(Objetivos):
1. Enumera, por favor, los nombres de usuario distintos que firman mensajes en el hilo sobre el pronóstico de lluvias, sin repetir ninguno.
2. Devuelve del hilo sobre el pronóstico de lluvias todo el fragmento que va desde "## perdiguera" hasta "haga con conocimiento.", ambos incluidos.

(Texto de referencia):
◇ ◇ ◇

# METEOROLOGÍA > Precipitaciones y Seguimiento directo >  Pronóstico de precipitaciones en los próximos 7 días

## pedro_montoro

Adjunto una imagen con la predicción de precipitaciones acumuladas en España. De producirse este pronóstico las lluvias aparecerían con fuerzas en diversos lugares de nuestra geografía.

----------


## perdiguera

Dos cosas se me ocurren viendo esta imagen.
Una es que si se cumple la predicción poco agua veremos en las zonas más necesitadas de Castilla la Mancha (Alcarria y cercanías) Comunidad Valenciana (Centro y Norte) y Cataluña.
La otra es la cantidad de agua que caerá en el mar y en Andalucía. En ésta última comunidad espero y deseo que lo haga con conocimiento.

----------


## ben-amar

Si esas predicciones se cumplen es cosa de preocuparse aqui en Andalucía.
Eso si, van a salir luego fotos por un tubo  :Big Grin:  :Big Grin:

----------


## Hixem

Las previsiones a tan largo plazo....son ciencia ficcion y menos con las condiciones que se estan dando que a 24 horas son dudosas.
Todo depende de lo que tarde en desalojar el aire caliente al aire frio y con eso sabremos si se desplaza la borrasca mas al centro o se va para el mediterraneo y baleares,

----------


## pedro_montoro

¿Que opináis sobre esta imagen? Esperemos que llueva con conocimiento porque vaya pronósticos!

----------


## Luján

> ¿Que opináis sobre esta imagen? Esperemos que llueva con conocimiento porque vaya pronósticos!


Que parece que a la vertiente sureste al fin le va a tocar algo.

A ver si es verdad.

◇ ◇ ◇

(Filas proporcionadas):
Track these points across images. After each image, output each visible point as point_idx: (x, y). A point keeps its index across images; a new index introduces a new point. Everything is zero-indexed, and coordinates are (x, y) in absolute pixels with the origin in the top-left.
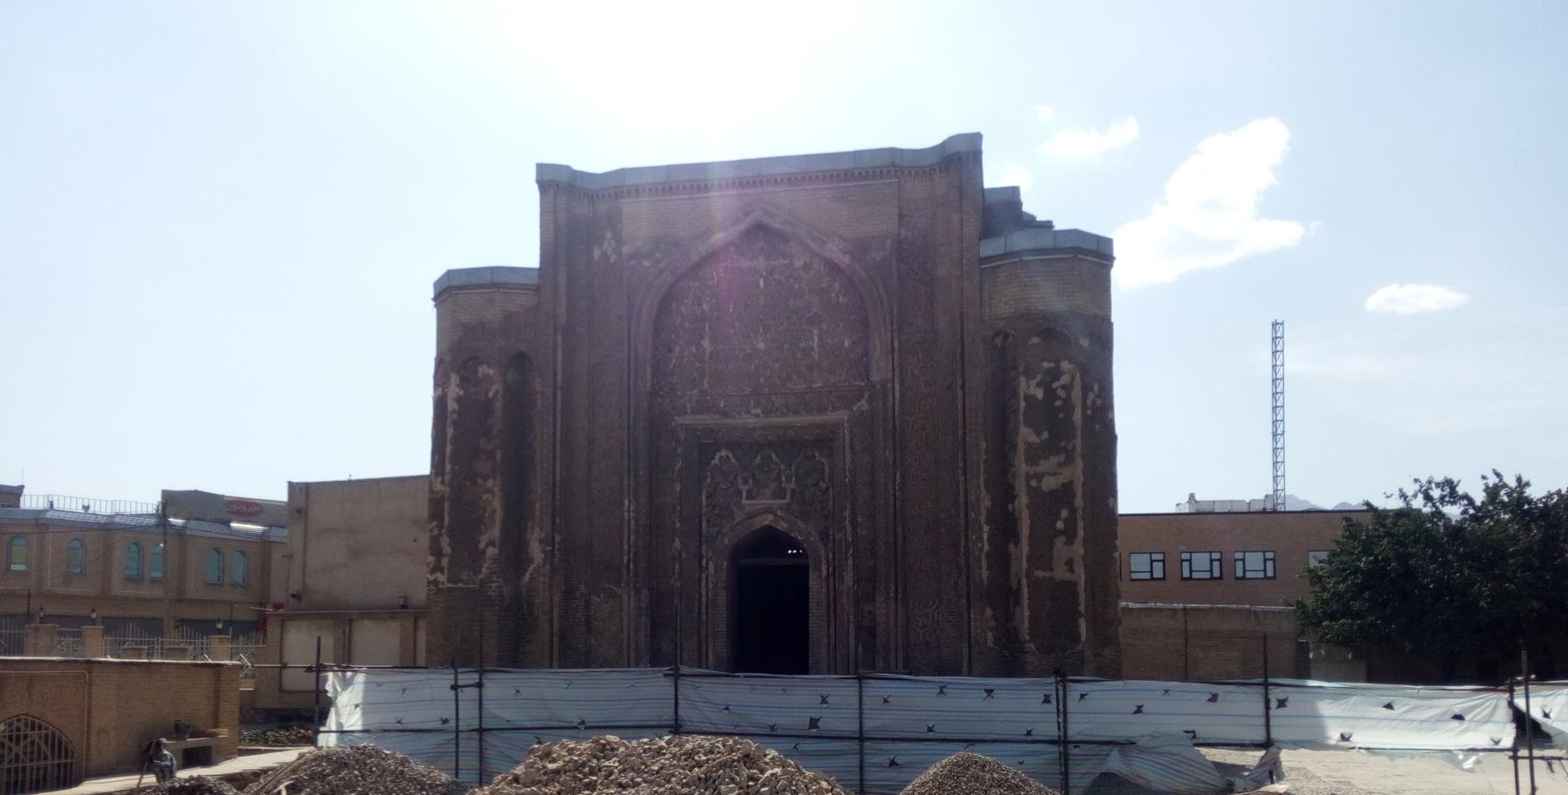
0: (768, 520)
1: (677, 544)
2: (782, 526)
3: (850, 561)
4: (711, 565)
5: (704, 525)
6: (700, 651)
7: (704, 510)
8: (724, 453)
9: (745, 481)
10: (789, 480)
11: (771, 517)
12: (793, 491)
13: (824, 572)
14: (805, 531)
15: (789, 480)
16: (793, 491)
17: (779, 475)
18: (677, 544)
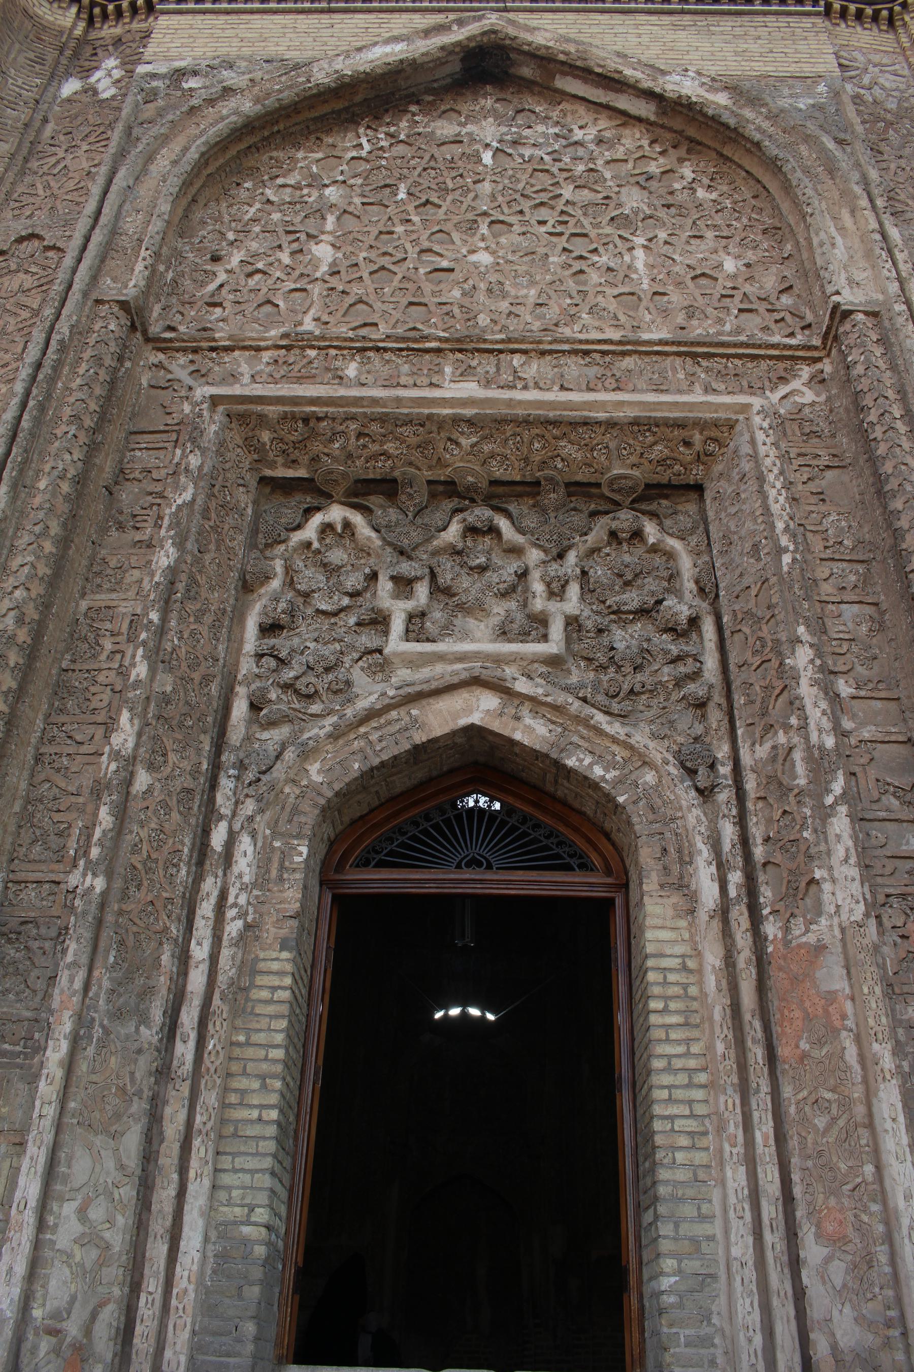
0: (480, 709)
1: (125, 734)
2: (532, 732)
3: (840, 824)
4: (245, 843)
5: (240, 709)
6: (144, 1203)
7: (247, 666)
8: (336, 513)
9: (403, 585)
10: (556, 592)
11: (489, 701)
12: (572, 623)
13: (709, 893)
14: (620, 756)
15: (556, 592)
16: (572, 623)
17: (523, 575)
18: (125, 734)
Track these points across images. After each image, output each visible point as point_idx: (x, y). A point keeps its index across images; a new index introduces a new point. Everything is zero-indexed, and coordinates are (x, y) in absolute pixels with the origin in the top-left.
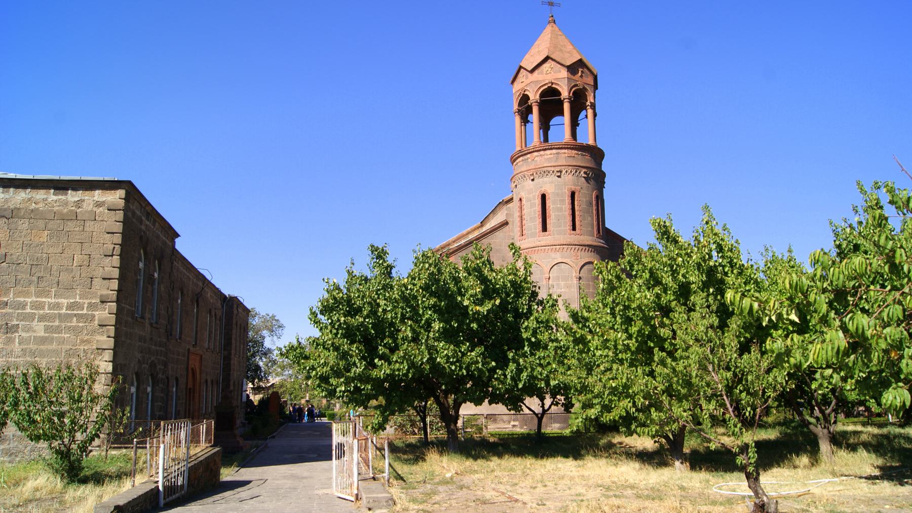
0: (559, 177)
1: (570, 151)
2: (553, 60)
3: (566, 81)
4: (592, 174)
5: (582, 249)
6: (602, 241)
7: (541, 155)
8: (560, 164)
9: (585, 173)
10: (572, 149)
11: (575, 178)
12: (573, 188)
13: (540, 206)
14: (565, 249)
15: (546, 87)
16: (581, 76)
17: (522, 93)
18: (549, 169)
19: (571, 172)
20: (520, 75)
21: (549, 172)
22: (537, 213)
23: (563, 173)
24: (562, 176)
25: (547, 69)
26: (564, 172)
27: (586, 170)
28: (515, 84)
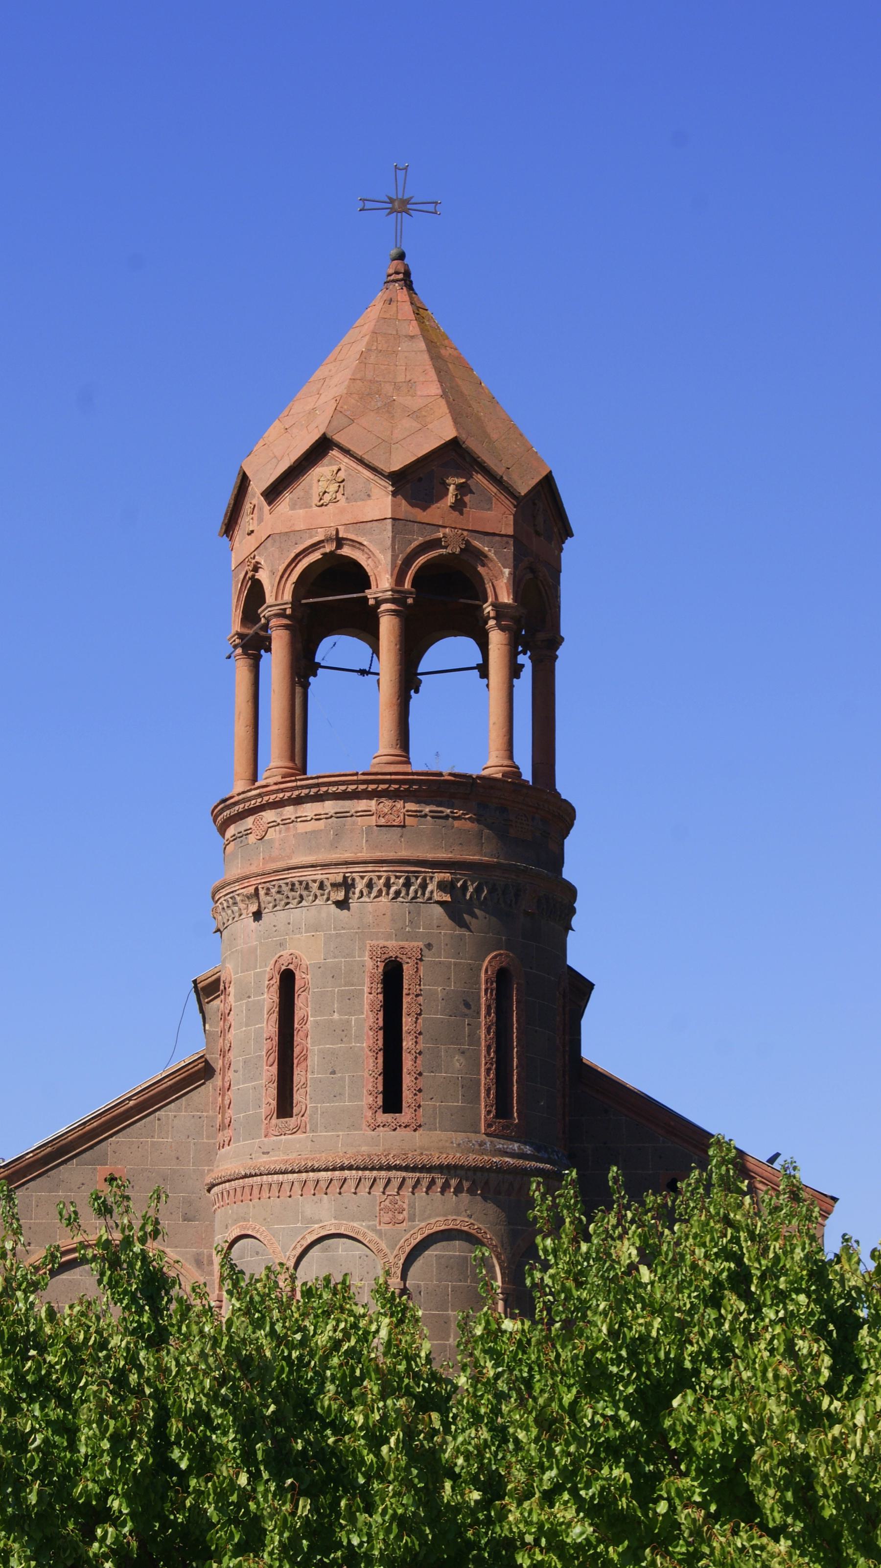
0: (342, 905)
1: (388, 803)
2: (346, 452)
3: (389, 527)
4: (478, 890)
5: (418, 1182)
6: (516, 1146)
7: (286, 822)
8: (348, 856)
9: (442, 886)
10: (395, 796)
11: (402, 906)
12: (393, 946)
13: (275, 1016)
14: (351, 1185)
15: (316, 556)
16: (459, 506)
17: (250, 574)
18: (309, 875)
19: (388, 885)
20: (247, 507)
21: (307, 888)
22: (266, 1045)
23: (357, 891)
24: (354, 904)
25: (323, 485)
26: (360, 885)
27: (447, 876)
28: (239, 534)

◇ ◇ ◇

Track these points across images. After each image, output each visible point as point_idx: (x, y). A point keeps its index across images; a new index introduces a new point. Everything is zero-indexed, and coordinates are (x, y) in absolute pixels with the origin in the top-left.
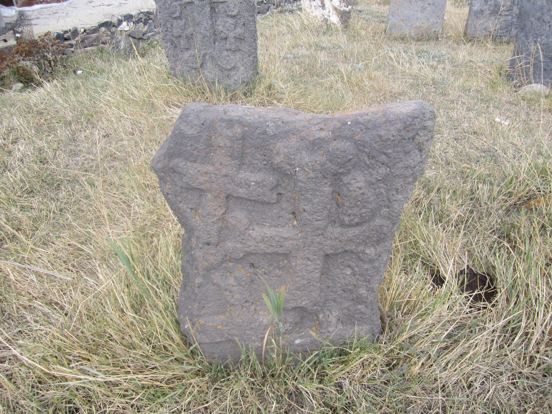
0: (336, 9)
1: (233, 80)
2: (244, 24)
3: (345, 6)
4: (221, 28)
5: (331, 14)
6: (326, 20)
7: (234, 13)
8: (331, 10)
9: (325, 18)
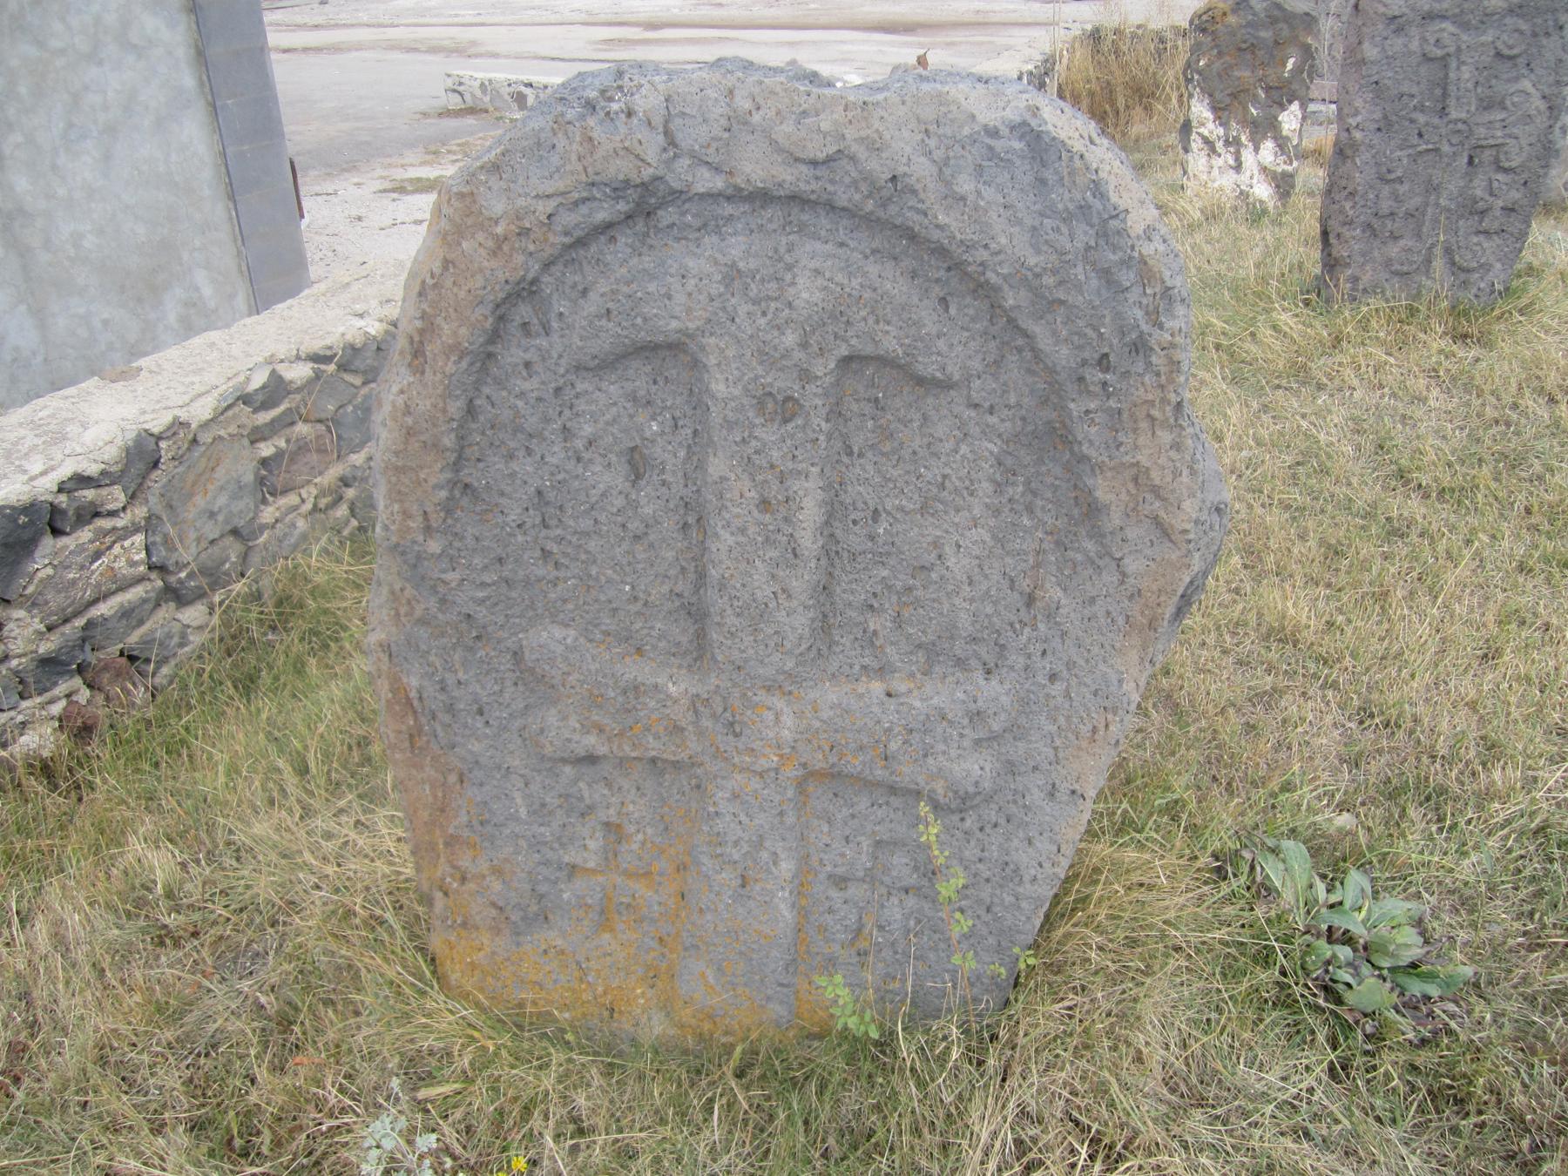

◇ ◇ ◇

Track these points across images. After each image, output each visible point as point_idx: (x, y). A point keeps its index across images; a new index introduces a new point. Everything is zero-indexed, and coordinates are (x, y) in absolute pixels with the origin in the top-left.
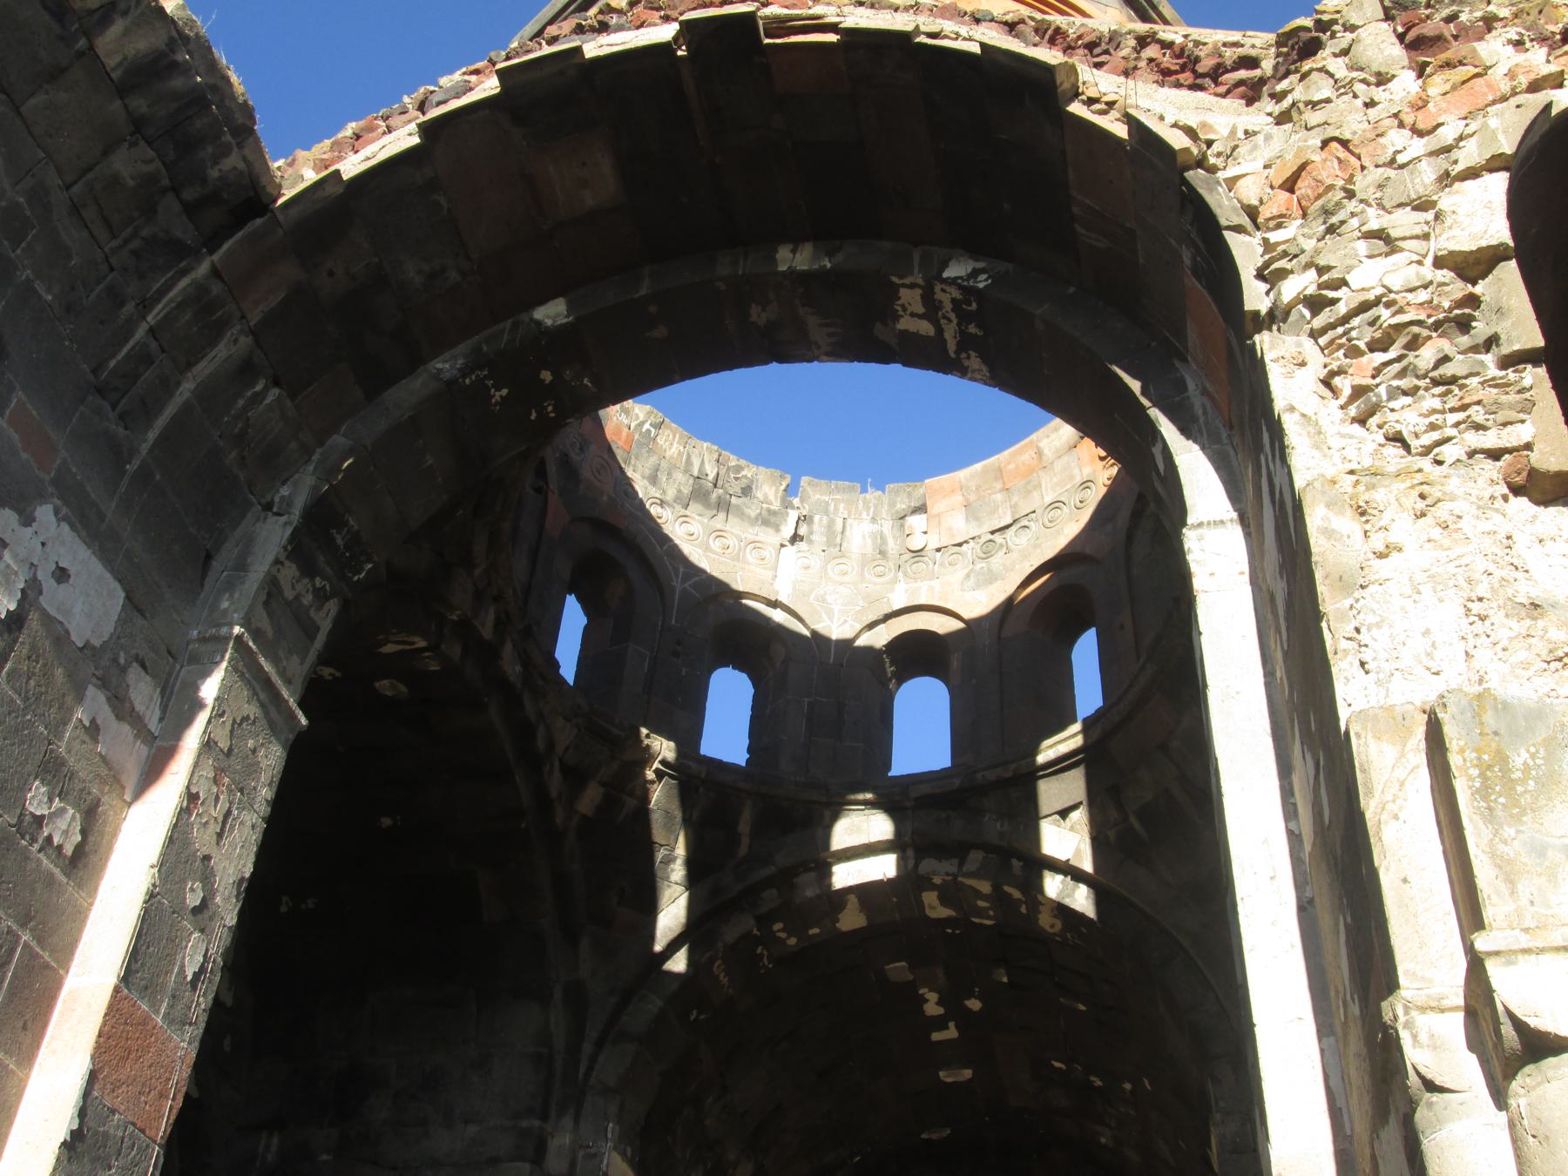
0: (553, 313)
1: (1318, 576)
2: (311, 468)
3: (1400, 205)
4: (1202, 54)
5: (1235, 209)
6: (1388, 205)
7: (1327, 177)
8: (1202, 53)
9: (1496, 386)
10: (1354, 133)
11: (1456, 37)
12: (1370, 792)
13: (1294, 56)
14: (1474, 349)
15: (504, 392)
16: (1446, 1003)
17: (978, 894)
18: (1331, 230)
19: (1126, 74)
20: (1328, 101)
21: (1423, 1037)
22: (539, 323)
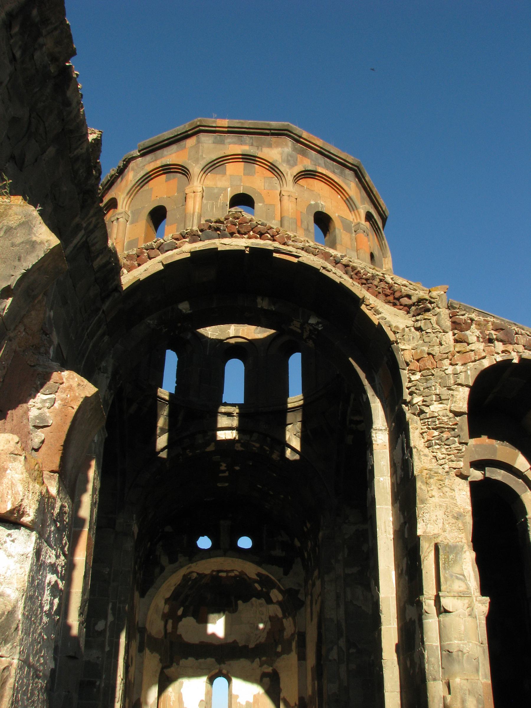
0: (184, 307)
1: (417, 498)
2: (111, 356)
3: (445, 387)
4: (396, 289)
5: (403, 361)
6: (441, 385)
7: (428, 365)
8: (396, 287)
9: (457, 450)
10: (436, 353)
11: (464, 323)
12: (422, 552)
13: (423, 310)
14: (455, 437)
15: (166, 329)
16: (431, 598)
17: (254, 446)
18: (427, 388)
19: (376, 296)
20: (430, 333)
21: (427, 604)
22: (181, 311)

◇ ◇ ◇

(Respuestas redactadas):
1.
pedro_montoro
perdiguera
ben-amar
Hixem
Luján

2.
## perdiguera

Dos cosas se me ocurren viendo esta imagen.
Una es que si se cumple la predicción poco agua veremos en las zonas más necesitadas de Castilla la Mancha (Alcarria y cercanías) Comunidad Valenciana (Centro y Norte) y Cataluña.
La otra es la cantidad de agua que caerá en el mar y en Andalucía. En ésta última comunidad espero y deseo que lo haga con conocimiento.